• PROBLEM 1
Rewrite the records from the line with "60, 51, 57, 76" up to and including the final line of the records, replacing "series" with "group" and leaving everything else unchanged. Give only those lines.

• PASSAGE PROVIDED
Chapter XXXVI

THE MOVIE SOLDIER AND HIS WORK

Making the Movies by Ernest A. Dench
New York, The Macmillan company, published 1915 (now in the Public Domain)


pp. 154-158

Like his brother in real life who has to face death without flinching, the picture soldier is a man we really cannot do without. True enough he is the bane of the director's existence, and there is noting more harassing to him than having to get his men into fighting trim. They are, as a rule, such a motley crew that plenty of patience must be the virtue of the "knight in command."

The producer is as happy as an angel if he can hire his extras from some military force located near-by, for then, since they are already trained, all he has to do is to rehearse the play itself. But, unfortunately for him it is only now and then that he is able to do this. When it is imperative to fall back on the raw material a troublesome time is his lot.

In America most movie soldiers earn five dollars per day. The average extra regards regards the work as secondary, the wage envelope being the first consideration.

A good many, however, do not relish the idea of "dying off" early in the scenes. It is such a tiresome process, especially if you fall down in an awkward pose and badly want to change to a more comfortable one but can't. Even if you feel like retaliating when your brother extras pass over you none too gently in the scrimmage, you mustn't.

• PROBLEM 2
List every number written in Arabic numerals in the text on movie soldiers.

• EXTRACTED INFORMATION

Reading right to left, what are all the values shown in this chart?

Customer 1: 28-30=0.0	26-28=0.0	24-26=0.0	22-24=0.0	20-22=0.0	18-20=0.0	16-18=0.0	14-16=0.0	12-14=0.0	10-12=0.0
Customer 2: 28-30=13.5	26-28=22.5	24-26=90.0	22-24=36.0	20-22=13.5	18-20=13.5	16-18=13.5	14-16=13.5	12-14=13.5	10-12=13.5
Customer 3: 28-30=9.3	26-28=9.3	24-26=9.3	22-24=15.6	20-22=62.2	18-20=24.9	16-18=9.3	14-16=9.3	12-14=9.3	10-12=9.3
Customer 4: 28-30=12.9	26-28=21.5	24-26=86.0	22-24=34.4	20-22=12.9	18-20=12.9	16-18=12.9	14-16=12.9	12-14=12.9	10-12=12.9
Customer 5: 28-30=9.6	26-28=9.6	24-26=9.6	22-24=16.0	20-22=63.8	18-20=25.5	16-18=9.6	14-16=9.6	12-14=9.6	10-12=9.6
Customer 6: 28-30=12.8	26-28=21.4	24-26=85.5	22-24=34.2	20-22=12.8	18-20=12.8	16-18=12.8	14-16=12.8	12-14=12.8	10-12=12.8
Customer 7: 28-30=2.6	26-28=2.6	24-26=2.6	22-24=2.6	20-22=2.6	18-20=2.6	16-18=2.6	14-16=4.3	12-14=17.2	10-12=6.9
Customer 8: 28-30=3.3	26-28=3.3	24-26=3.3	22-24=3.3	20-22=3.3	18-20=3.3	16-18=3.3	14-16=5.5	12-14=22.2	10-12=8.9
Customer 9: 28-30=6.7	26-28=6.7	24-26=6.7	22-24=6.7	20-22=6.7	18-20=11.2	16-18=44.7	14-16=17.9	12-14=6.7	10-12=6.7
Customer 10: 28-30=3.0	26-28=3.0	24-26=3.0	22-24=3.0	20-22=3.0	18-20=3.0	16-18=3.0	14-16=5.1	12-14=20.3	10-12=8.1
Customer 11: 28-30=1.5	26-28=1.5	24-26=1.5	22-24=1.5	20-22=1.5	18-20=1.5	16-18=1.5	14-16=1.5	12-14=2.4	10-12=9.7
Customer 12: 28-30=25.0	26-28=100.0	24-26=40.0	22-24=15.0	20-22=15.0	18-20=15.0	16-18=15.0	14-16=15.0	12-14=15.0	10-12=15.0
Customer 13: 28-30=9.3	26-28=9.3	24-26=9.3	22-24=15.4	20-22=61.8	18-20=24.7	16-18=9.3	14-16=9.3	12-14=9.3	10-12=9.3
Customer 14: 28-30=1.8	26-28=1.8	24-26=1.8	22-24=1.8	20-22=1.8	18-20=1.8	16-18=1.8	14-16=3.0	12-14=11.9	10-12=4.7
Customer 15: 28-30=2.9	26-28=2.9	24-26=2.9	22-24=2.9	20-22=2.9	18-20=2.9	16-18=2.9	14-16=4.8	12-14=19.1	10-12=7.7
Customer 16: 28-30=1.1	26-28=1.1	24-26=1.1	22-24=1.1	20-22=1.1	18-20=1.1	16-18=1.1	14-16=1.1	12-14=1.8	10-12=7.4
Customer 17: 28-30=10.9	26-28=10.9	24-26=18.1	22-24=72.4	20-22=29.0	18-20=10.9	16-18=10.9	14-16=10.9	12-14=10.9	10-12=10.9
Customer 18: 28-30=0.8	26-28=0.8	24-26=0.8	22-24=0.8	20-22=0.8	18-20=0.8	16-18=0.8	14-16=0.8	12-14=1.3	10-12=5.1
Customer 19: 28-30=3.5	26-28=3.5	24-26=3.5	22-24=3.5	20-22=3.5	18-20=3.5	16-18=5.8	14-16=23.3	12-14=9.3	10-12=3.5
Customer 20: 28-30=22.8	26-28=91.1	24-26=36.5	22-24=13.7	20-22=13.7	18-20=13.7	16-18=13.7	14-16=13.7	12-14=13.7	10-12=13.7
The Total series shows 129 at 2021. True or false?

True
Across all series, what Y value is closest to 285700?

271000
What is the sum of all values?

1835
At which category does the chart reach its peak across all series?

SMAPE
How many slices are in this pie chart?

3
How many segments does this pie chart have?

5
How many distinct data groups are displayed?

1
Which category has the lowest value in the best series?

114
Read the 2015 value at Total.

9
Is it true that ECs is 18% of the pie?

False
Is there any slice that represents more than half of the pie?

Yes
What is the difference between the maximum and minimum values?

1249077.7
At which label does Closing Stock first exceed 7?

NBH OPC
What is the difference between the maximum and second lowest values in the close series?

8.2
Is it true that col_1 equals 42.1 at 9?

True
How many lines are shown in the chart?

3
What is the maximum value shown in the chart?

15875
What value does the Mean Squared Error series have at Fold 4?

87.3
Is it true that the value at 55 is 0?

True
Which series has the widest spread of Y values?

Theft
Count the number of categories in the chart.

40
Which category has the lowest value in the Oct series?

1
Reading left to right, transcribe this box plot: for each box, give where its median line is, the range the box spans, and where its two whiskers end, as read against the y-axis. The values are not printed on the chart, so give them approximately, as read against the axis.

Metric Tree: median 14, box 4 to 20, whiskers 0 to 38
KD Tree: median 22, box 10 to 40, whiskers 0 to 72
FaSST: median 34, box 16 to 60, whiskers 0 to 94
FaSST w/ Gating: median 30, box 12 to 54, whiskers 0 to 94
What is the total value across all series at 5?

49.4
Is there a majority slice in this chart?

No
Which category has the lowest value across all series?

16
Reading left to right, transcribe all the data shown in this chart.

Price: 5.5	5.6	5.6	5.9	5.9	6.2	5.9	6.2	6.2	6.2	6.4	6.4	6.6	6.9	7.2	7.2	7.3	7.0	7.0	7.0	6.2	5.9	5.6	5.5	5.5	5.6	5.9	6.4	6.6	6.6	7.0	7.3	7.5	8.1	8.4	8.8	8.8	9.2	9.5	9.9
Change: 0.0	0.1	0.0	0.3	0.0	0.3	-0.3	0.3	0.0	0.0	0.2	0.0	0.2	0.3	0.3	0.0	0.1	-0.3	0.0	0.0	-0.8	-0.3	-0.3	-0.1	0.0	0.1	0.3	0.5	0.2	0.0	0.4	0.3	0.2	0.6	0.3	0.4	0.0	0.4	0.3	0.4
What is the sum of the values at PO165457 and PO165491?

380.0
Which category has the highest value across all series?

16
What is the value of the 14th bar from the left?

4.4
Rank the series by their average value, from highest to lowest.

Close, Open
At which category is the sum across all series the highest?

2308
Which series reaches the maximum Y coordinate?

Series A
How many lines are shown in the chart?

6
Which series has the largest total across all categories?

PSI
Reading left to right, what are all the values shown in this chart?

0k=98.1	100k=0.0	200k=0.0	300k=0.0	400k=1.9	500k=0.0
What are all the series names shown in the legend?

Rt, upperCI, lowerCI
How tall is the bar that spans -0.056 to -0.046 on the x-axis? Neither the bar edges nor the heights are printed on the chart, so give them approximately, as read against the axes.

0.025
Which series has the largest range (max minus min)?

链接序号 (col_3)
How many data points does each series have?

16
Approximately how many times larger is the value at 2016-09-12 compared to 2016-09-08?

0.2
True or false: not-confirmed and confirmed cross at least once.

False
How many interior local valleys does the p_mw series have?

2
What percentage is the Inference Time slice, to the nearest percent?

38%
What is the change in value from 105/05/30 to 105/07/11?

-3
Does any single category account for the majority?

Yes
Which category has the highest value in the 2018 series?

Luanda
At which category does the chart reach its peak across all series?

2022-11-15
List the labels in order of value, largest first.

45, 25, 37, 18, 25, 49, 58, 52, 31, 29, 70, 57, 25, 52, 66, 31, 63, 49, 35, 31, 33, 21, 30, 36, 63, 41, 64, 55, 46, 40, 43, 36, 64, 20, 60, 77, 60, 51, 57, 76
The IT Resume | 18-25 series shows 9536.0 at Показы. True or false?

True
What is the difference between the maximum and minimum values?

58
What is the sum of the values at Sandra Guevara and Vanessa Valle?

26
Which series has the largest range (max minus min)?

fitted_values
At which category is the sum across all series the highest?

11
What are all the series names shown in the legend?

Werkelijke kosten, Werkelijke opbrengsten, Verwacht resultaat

• ANSWER 1
45, 25, 37, 18, 25, 49, 58, 52, 31, 29, 70, 57, 25, 52, 66, 31, 63, 49, 35, 31, 33, 21, 30, 36, 63, 41, 64, 55, 46, 40, 43, 36, 64, 20, 60, 77, 60, 51, 57, 76
The IT Resume | 18-25 group shows 9536.0 at Показы. True or false?

True
What is the difference between the maximum and minimum values?

58
What is the sum of the values at Sandra Guevara and Vanessa Valle?

26
Which group has the largest range (max minus min)?

fitted_values
At which category is the sum across all group the highest?

11
What are all the group names shown in the legend?

Werkelijke kosten, Werkelijke opbrengsten, Verwacht resultaat

• ANSWER 2
1915, 154, 158